Climate change is a controversial topic in the political scene, but in scientific communities and in the legal field, climate change is undeniable. Law professor Tracy Hester deals with climate-change issues and environmental law on a daily basis, is a proponent of emerging technologies and climate change research and has written numerous publications on the subject.
The White House recently announced the development of a new website designed to monitor the effects of climate change and its impact on American communities. Hester said there are a number of “irreducible axioms” in regard to climate change that he wants to bring awareness to and instill in his students.
“Virtually every climatologist will agree that climate change is occurring. We currently do not have law written specifically to address climate change directly,” Hester said. “Instead, we are engaged in a giant attempt to retrofit existing laws to deal with a new situation.”
Choosing to ignore climate change is expensive, Hester said.
“The only way to constructively deal with a problem is to go out and face it. The longer that you don’t plan for it, the longer you don’t invest in dealing with it. The longer you postpone action to wait and see, the bigger the price tag and the higher the damages,” Hester said. “There are a lot of things that we can be doing now that frankly make sense on their own without regard to climate change, and we should be aggressively stepping forward to do them.”
“Failing to do so risks damages that we just can’t undo.”
Hester said climate change is a complex, multifaceted matter.
“People tend to think of climate change as a large, abstract issue, but the truth is it’s translated into hundreds of different kinds of avenues that come into a courtroom,” Hester said, “from suing local governments for failing to anticipate and plan for flooding due to climate change to the other end of the scale, suing the largest power producers for failing to stop their greenhouse gas emissions and, as a result, creating a nuisance under TORT law.”
The courts have to sort through the intricacies of these laws. Environmental law continually reinvents itself, he said, and that’s one reason it’s so much fun both to practice and to teach.
Hester said he tries to engage his students to participate in his classes. From role-playing exercises and research projects to open-floor discussions, Hester said he wants his students to come into his class with an open mind and leave with a “sense of possibility.”
“My hope is that that same sense of exploratory creativity — that sense of problem solving — is exactly what I’d like to try to do in classes,” Hester said. “It’s far more valuable to give someone a problem and then try to work through it together, even if it’s a problem that doesn’t really have a clear answer, as opposed to giving them a body of lore and asking them to commit it to heart.”
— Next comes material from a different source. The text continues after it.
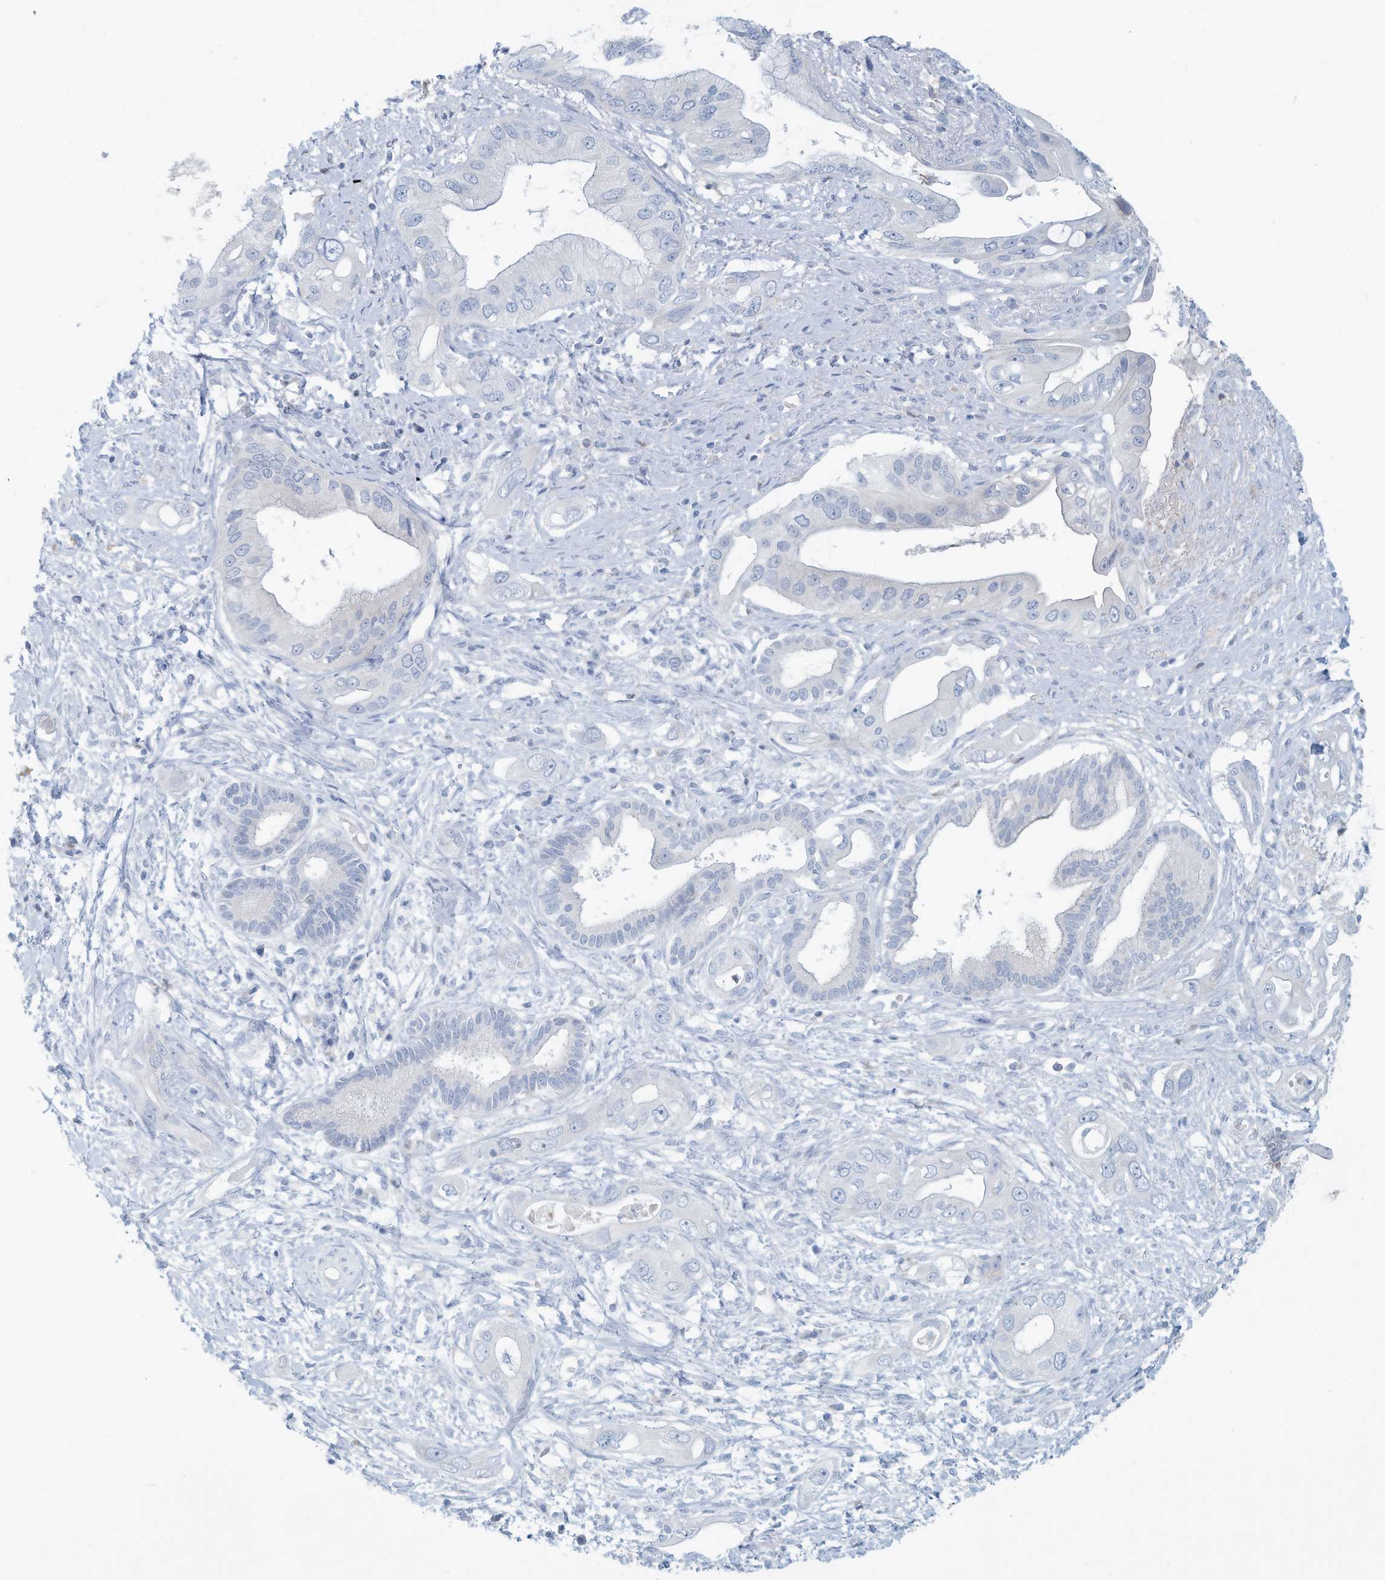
{"staining": {"intensity": "negative", "quantity": "none", "location": "none"}, "tissue": "pancreatic cancer", "cell_type": "Tumor cells", "image_type": "cancer", "snomed": [{"axis": "morphology", "description": "Inflammation, NOS"}, {"axis": "morphology", "description": "Adenocarcinoma, NOS"}, {"axis": "topography", "description": "Pancreas"}], "caption": "An immunohistochemistry photomicrograph of adenocarcinoma (pancreatic) is shown. There is no staining in tumor cells of adenocarcinoma (pancreatic).", "gene": "ERI2", "patient": {"sex": "female", "age": 56}}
Hester came to the University in 2010 with more than 25 years of legal experience. He is well-connected in his profession and has been associated with many nonprofit organizations including the Greater Houston Partnership Environmental Policy Advisory Committee, the American Bar Association’s Section on Environment, Energy and Resources, the Texas Environmental Research Consortium and UH’s Environment, Energy and Natural Resources Center.
Before joining the University, he was a partner at Bracewell & Guiliani LLP, where he honed his expertise for 18 years. He said his experience in the legal community has better prepared to him teach, and he said he would teach as long as possible.
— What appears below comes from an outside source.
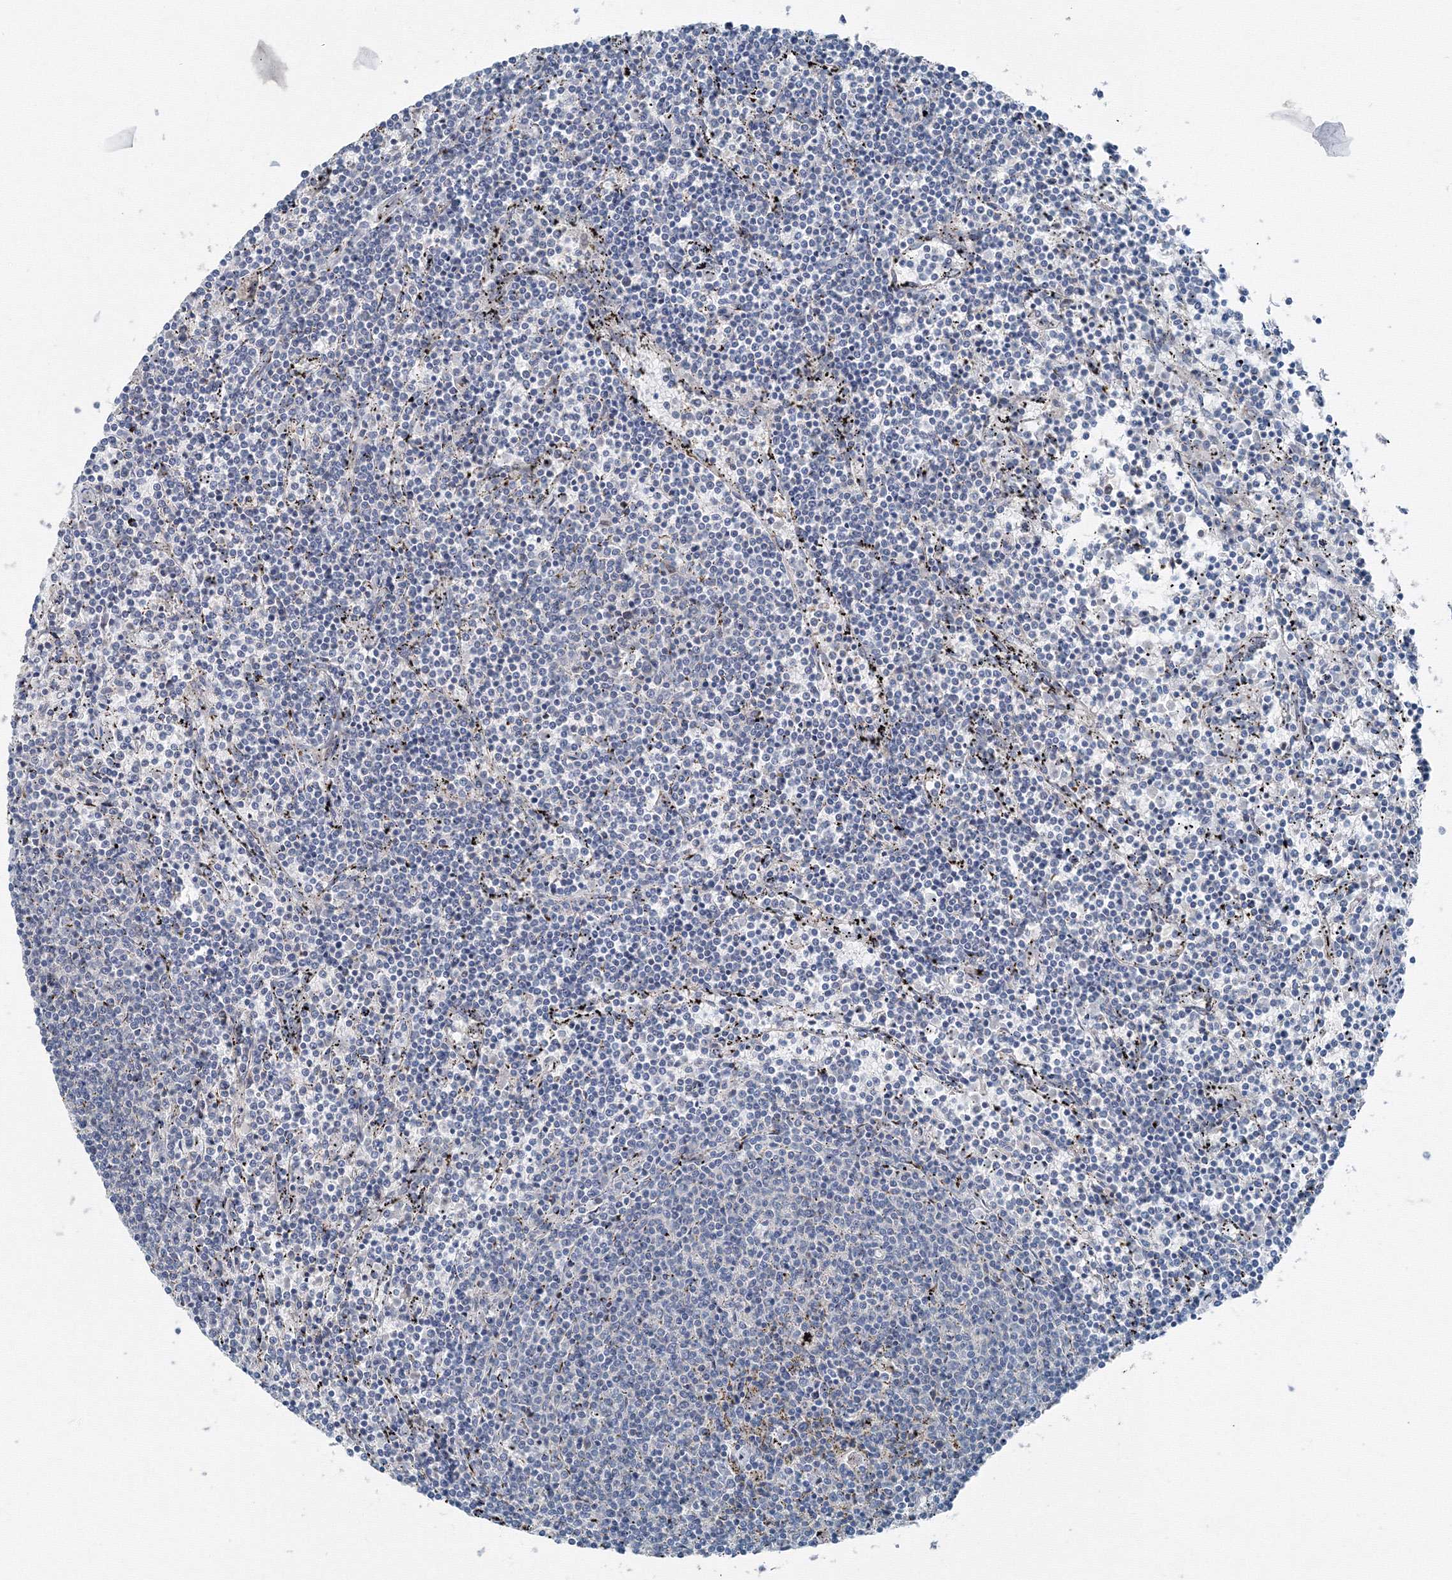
{"staining": {"intensity": "negative", "quantity": "none", "location": "none"}, "tissue": "lymphoma", "cell_type": "Tumor cells", "image_type": "cancer", "snomed": [{"axis": "morphology", "description": "Malignant lymphoma, non-Hodgkin's type, Low grade"}, {"axis": "topography", "description": "Spleen"}], "caption": "Immunohistochemical staining of lymphoma displays no significant positivity in tumor cells.", "gene": "AASDH", "patient": {"sex": "female", "age": 50}}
“Those who can do, often want to teach, because they are the ones that want to pass on what they’ve done,” Hester said.
A.A. White Professor of Law and Interim Director of the EENR Center Jacqueline L. Weaver said Hester is “a remarkable person.”
“He teaches courses that really nobody else can teach. He was a super lawyer in environmental law,” Weaver said. “He has incredible knowledge in environmental law especially in the energy industry here in Houston. He’s a pretty laid-back person, but he still expects a lot from his students.”
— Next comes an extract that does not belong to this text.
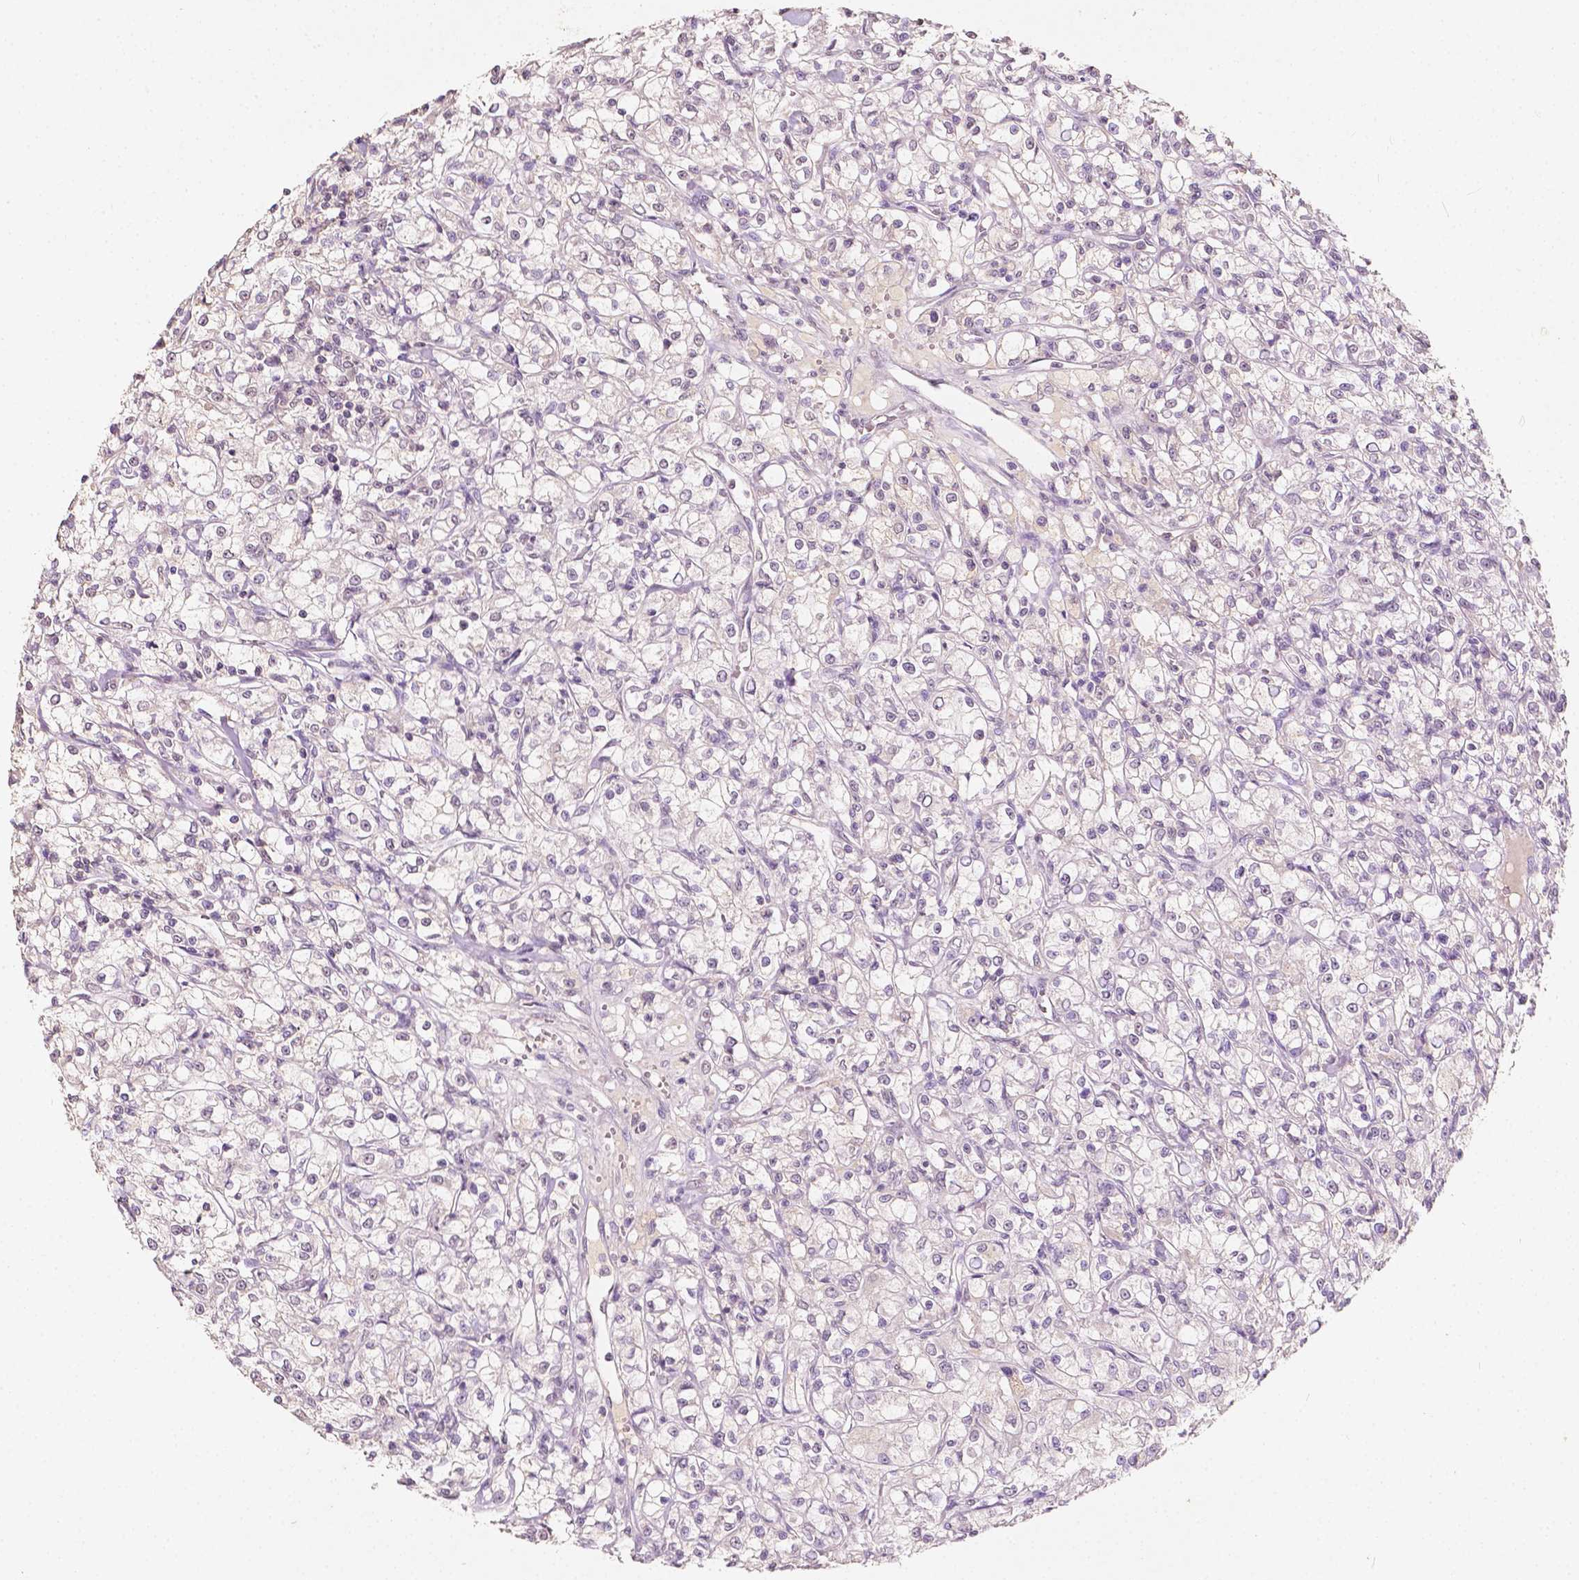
{"staining": {"intensity": "negative", "quantity": "none", "location": "none"}, "tissue": "renal cancer", "cell_type": "Tumor cells", "image_type": "cancer", "snomed": [{"axis": "morphology", "description": "Adenocarcinoma, NOS"}, {"axis": "topography", "description": "Kidney"}], "caption": "Protein analysis of renal adenocarcinoma demonstrates no significant positivity in tumor cells.", "gene": "SOX15", "patient": {"sex": "female", "age": 59}}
Hester teaches several courses, including a required first-year law course called Statutory Interpretation and Regulation, but he also teaches an array of environmental law courses.
Third-year law student Michael Quirke said Hester’s environmental law course swayed him to change his career focus.
“Professor Hester was instrumental in my choosing to focus on environmental law for a career. I consider him a mentor,” Quirke said. “He is also the founding board member of Climate Change National Forum and Review, a nonprofit that I run, so we know each other well.”
Hester said he would continue to research topics in environmental law in hopes that it will bring “smarter, better ideas with opportunities for students to take them and lead them into the world and do great things with them.”
“I hope (my students) get a sense of just how much fun the practice of law is,” Hester said. “Doing it well and having people trust and rely on you is incredibly rewarding.
“There is a sense of community of trust in law.”